Deutsche Bank streicht Boni zusammen

Frankfurt. Die Deutsche Bank verlangt von ihren Führungskräften ein Opfer für den teuren Konzernumbau und kürzt die Boni drastisch. Der Bonuspool für das Verlustjahr 2016 schrumpfte im Vergleich zum Vorjahr um fast 80 Prozent auf 500 Millionen Euro, wie aus dem gestern veröffentlichten Geschäftsbericht hervorgeht. Der Vorstand verzichtet erneut komplett auf eine variable Vergütung.

Die Deutsche Bank hatte bereits im Januar deutliche Kürzungen angekündigt. Außertarifliche Mitarbeiter ab der mittleren Führungsebene bekommen keine individuellen Boni für das vergangene Jahr, das mit 1,4 Milliarden Euro den zweiten Milliardenverlust in Folge brachte. Betroffen von den Einschnitten ist ein Viertel der knapp 100 000 Mitarbeiter des Dax-Konzerns.

Seit Jahren schrumpft der Topf für die variable Vergütung im Konzern stetig: Für 2013 waren es noch rund 3,2 Milliarden Euro, ein Jahr später 2,7 Milliarden Euro, und für 2015 flossen 2,4 Milliarden Euro. Wegen der deutlichen Einschnitte bei den Boni verringerte sich die Gesamtvergütung für alle Mitarbeiter im Konzern von 10,5 Milliarden Euro im Jahr 2015 auf 8,9 Milliarden Euro im vergangenen Jahr. Die Grundvergütung des Vorstands erhöhte sich indes von rund 22,7 Millionen auf knapp 25,9 Millionen Euro. Das lag jedoch allein daran, dass für etliche der Manager 2016 das erste volle Jahr in dem Gremium war - auch für Konzernchef John Cryan, der den Posten seit Juli 2015 innehat. Die Gesamtvergütung des Briten verdoppelte sich daher auf 3,8 Millionen Euro.

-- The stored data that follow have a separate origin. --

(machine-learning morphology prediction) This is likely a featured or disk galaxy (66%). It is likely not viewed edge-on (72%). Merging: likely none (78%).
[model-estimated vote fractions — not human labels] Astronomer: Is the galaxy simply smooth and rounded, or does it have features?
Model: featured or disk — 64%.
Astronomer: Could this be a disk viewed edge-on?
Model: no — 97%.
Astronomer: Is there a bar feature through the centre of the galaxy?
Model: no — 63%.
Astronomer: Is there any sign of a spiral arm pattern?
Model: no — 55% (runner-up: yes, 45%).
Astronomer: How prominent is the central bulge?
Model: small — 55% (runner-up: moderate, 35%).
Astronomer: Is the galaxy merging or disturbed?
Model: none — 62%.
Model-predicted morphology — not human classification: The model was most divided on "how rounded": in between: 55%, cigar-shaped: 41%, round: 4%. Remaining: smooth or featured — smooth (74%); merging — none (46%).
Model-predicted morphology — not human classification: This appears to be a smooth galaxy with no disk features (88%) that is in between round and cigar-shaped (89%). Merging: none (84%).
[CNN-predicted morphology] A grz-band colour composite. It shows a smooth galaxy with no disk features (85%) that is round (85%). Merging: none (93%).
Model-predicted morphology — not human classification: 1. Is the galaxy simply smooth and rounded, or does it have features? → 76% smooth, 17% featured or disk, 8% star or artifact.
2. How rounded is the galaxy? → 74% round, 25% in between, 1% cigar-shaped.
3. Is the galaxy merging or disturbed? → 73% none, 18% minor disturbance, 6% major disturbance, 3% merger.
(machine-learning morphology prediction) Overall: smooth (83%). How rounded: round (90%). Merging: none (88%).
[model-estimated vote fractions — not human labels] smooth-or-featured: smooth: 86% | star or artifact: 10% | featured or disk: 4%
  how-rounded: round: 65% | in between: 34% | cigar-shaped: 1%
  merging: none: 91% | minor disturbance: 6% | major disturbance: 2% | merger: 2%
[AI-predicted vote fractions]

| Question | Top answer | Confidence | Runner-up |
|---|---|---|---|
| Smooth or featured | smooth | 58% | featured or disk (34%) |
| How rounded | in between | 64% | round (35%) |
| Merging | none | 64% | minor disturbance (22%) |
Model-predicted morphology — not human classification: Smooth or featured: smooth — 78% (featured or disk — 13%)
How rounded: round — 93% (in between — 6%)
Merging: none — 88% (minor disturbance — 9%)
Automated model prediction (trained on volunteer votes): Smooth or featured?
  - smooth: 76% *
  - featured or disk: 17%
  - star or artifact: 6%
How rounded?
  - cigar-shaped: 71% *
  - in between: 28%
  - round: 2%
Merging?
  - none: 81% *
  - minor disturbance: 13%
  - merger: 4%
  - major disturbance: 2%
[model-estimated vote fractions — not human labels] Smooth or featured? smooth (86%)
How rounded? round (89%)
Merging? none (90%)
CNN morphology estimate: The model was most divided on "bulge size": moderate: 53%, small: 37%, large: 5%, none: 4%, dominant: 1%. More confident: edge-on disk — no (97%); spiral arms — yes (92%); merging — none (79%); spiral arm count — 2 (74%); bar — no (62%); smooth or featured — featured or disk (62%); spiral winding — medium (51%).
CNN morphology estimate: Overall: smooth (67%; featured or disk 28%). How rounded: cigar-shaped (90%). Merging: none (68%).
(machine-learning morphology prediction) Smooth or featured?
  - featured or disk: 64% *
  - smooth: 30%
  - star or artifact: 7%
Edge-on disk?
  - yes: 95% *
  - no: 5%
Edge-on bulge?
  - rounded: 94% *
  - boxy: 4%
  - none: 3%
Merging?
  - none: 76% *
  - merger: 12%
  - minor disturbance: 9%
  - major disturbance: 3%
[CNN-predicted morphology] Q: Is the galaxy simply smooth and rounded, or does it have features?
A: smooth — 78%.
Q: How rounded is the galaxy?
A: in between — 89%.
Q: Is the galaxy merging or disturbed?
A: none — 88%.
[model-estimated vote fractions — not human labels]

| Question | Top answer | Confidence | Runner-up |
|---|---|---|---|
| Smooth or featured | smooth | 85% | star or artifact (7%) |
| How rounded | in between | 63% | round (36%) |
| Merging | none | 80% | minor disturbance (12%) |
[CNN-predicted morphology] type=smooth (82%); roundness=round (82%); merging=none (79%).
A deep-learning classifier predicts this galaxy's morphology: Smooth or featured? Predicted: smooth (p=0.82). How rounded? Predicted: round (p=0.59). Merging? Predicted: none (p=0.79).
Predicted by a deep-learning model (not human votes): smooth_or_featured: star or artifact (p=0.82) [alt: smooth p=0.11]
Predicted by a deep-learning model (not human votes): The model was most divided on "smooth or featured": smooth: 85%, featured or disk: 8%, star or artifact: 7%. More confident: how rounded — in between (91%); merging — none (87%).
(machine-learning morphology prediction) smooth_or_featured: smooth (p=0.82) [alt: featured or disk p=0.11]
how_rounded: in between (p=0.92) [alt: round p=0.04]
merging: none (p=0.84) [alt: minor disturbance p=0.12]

Weniger Grundgehalt für Cryan

Künftig will Cryan, der viele Banker für überbezahlt hält, den Gürtel enger schnallen - auch als Signal an Investoren. Nach einem gestern veröffentlichten Vorschlag des Aufsichtsrates, über den am 18. Mai die Hauptversammlung abstimmen soll, soll Cryans Grundgehalt als Vorstandschef vom laufenden Jahr an auf 3,4 Millionen Euro verringert werden. Die Anfang März zu Stellvertretern beförderten Marcus Schenck (Finanzen) und Christian Sewing (Privat- und Firmenkunden) sollen statt 2,4 Millionen Euro nun 3,0 Millionen Euro erhalten - ebenso wie Garth Ritchie, der die neue Unternehmens- und Investmentbank führt. Bei der Hauptversammlung vor einem Jahr hatten die Aktionäre das neue Vergütungsmodell für den Vorstand mit knapper Mehrheit abgelehnt. Hauptkritikpunkt: Der Aufsichtsrat habe zu große Spielräume bei der Gestaltung der Boni. (dpa)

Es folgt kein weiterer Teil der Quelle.